Apply a function, f to every element of a list, l in parallel, using MPI.

Parameters
  • f (function) – function of an item in the list l

  • l (list) – list of items as arguments to f

  • comm (MPI Comm) – MPI communicator object for organizing parallel programs

Returns

results (list) – list of items after f has been applied

pygsti.tools.mpitools.mpi4py_comm()

Get a comm object

Returns

MPI.Comm – Comm object to be passed down to parallel pygsti routines

pygsti.tools.mpitools.sum_across_procs(x, comm)

Sum a value across all processors in comm.

Parameters
  • x (object) – Local value - the current processor’s contrubution to the sum.

  • comm (mpi4py.MPI.Comm) – MPI communicator

Returns

object – Of the same type as the x objects that were summed.

pygsti.tools.mpitools.processor_group_size(nprocs, number_of_tasks)
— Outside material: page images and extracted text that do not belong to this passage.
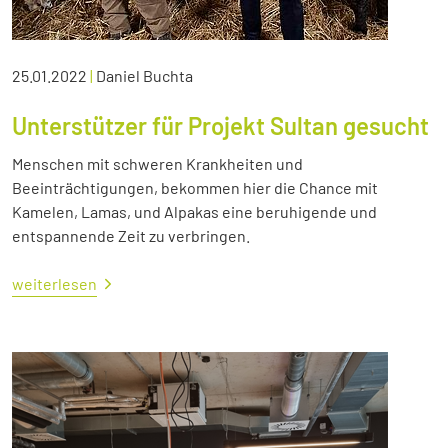
25.01.2022
|
Daniel Buchta
Unterstützer für Projekt Sultan gesucht
Menschen mit schweren Krankheiten und
Beeinträchtigungen, bekommen hier die Chance mit
Kamelen, Lamas, und Alpakas eine beruhigende und
entspannende Zeit zu verbringen.
weiterlesen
Find the number of groups to divide nprocs processors into to tackle number_of_tasks tasks.

When number_of_tasks > nprocs the smallest integer multiple of nprocs is returned that equals or exceeds number_of_tasks is returned.

When number_of_tasks < nprocs the smallest divisor of nprocs that equals or exceeds number_of_tasks is returned.

Parameters
  • nprocs (int) – The number of processors to divide into groups.
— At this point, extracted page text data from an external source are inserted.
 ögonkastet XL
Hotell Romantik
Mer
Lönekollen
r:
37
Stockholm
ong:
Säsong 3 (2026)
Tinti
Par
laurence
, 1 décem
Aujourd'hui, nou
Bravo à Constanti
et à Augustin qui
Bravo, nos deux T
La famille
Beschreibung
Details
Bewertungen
  • number_of_tasks (int or float) – The number of tasks to perform, which can also be seen as the desired number of processor groups. If a floating point value is given the next highest integer is used.

Returns

int

pygsti.tools.mpitools.sum_arrays(local_array, owners, comm)

Sums arrays across all “owner” processors.

Parameters
  • local_array (numpy.ndarray) – The array contributed by this processor. This array will be zeroed out on processors whose ranks are not in owners.

  • owners (list or set) – The ranks whose contributions should be summed. These are the ranks of the processors that “own” the responsibility to communicate their local array to the rest of the processors.

  • comm (mpi4py.MPI.Comm) – MPI communicator

Returns

numpy.ndarray – The summed local arrays.

pygsti.tools.mpitools.closest_divisor(a, b)

Returns the divisor of a that is closest to b.

Parameters
  • a (int) –

  • b (int) –

Returns

int